ACTION ITEM: Could you output each line below exactly as it appears, excluding any pictures?

INFORMATION SHOWN:

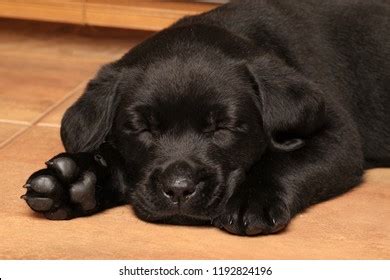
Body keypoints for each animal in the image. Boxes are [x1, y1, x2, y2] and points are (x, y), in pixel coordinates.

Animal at [22, 0, 390, 236]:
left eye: (223, 127)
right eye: (142, 128)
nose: (179, 189)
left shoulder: (338, 134)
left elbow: (287, 163)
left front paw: (252, 198)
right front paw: (74, 182)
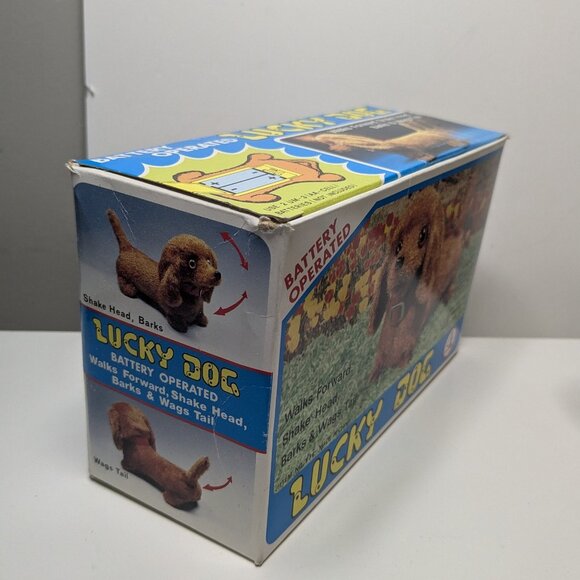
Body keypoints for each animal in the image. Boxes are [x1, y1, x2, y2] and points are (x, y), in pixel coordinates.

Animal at [368, 187, 464, 378]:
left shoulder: (406, 351)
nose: (398, 262)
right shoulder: (380, 357)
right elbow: (374, 371)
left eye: (423, 235)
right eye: (398, 245)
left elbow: (403, 362)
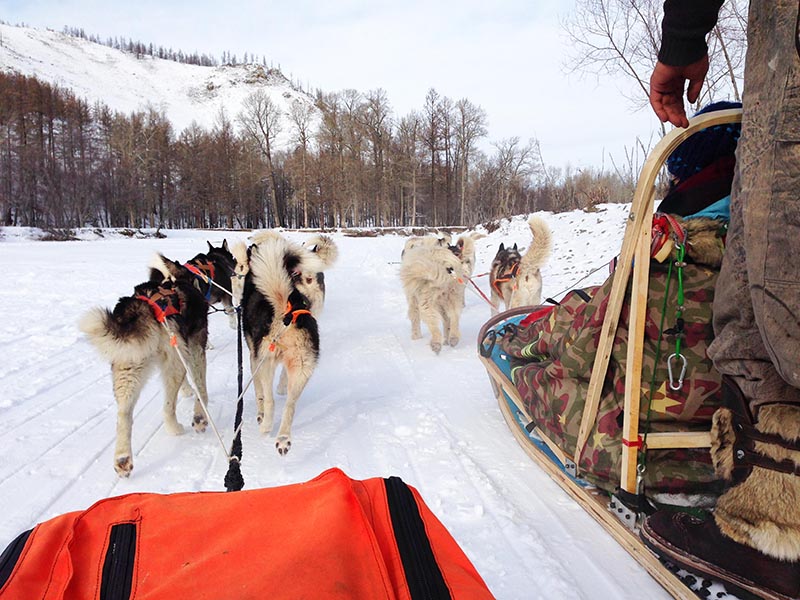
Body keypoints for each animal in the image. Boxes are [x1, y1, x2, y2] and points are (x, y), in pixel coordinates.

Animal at [79, 254, 212, 478]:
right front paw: (200, 414)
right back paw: (175, 428)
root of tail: (142, 306)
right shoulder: (195, 347)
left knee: (123, 415)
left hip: (128, 368)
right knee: (167, 407)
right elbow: (201, 385)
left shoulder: (183, 351)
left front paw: (187, 392)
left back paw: (123, 458)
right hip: (171, 363)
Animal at [241, 233, 324, 454]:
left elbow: (259, 394)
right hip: (302, 368)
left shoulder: (254, 359)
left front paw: (259, 414)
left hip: (266, 362)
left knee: (270, 400)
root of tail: (288, 311)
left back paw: (266, 426)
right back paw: (283, 438)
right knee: (290, 405)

TASK ANSWER:
Body keypoints for each animal in the image. Boxes are [x1, y1, x2, y2] and points are (x, y), in pixel coordinates.

Animal at [22, 0, 390, 236]:
left eye: (223, 127)
right eye: (142, 128)
nose: (179, 189)
left shoulder: (338, 134)
left elbow: (287, 163)
left front paw: (252, 198)
right front paw: (74, 182)
Body keypoints for each animal in the image. Boxes are [x1, y1, x2, y2] and points are (x, y), in pixel coordinates.

Animal at [368, 187, 464, 378]:
left shoulder: (406, 351)
nose: (398, 262)
right shoulder: (380, 357)
right elbow: (374, 371)
left eye: (423, 235)
right eye: (398, 245)
left elbow: (403, 362)
Body keypoints for each animal in the image. Boxes are [x1, y1, x2, y2] and points are (x, y), in pixel coordinates.

Animal at [79, 254, 212, 478]:
right front paw: (200, 414)
right back paw: (175, 428)
root of tail: (142, 306)
right shoulder: (195, 347)
left knee: (123, 415)
left hip: (128, 368)
right knee: (167, 407)
right elbow: (201, 385)
left shoulder: (183, 351)
left front paw: (187, 392)
left back paw: (123, 458)
right hip: (171, 363)
Animal at [241, 233, 324, 454]:
left elbow: (259, 394)
right hip: (302, 368)
left shoulder: (254, 359)
left front paw: (259, 414)
left hip: (266, 362)
left knee: (270, 400)
root of tail: (288, 311)
left back paw: (266, 426)
right back paw: (283, 438)
right knee: (290, 405)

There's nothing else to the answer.